🤖 AI Summary
This paper addresses soft label distributions arising from semantic ambiguity—not annotation errors—in classification tasks. We propose a novel method to quantify aleatoric uncertainty by introducing an asymmetric “undecidable” class that distinguishes between inter-class indistinguishability and intrinsic ambiguity. Our approach defines a fuzziness measure based on a refined quadratic entropy (Gini impurity) and integrates it into a Bayesian inference framework with a Dirichlet prior, jointly modeling epistemic and aleatoric uncertainty. The framework supports both frequentist point estimation and Bayesian posterior inference. Crucially, it maps discrete response distributions to scalar interpretability metrics in [0,1], enabling quantifiable, group-level ambiguity assessment.

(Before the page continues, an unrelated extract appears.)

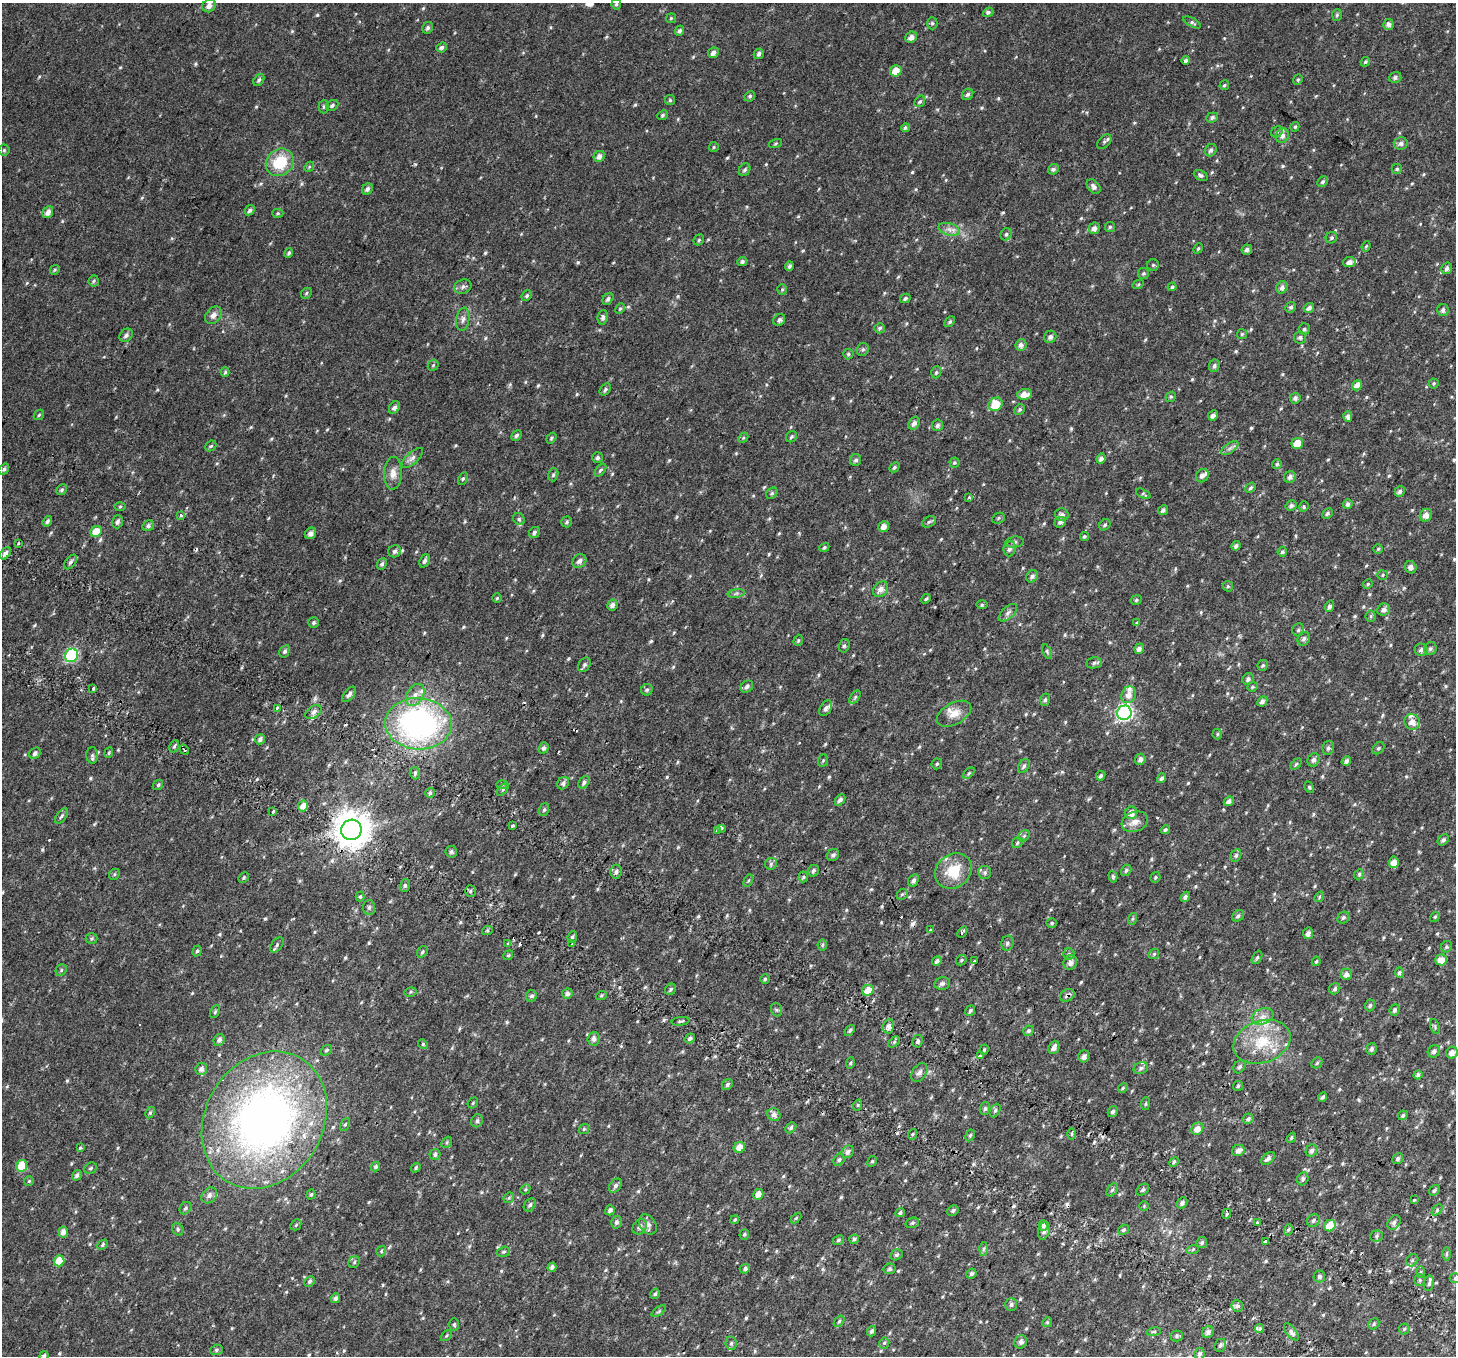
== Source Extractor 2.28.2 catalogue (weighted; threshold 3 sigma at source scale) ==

Experiments demonstrate superior performance in uncertainty calibration and data quality evaluation, effectively informing downstream machine learning pipeline optimization.
📝 Abstract
Human-generated categorical annotations frequently produce empirical response distributions (soft labels) that reflect ambiguity rather than simple annotator error. We introduce an ambiguity measure that maps a discrete response distribution to a scalar in the unit interval, designed to quantify aleatoric uncertainty in categorical tasks. The measure bears a close relationship to quadratic entropy (Gini-style impurity) but departs from those indices by treating an explicit "can't solve" category asymmetrically, thereby separating uncertainty arising from class-level indistinguishability from uncertainty due to explicit unresolvability. We analyze the measure's formal properties and contrast its behavior with a representative ambiguity measure from the literature. Moving beyond description, we develop statistical tools for inference: we propose frequentist point estimators for population ambiguity and derive the Bayesian posterior over ambiguity induced by Dirichlet priors on the underlying probability vector, providing a principled account of epistemic uncertainty. Numerical examples illustrate estimation, calibration, and practical use for dataset-quality assessment and downstream machine-learning workflows.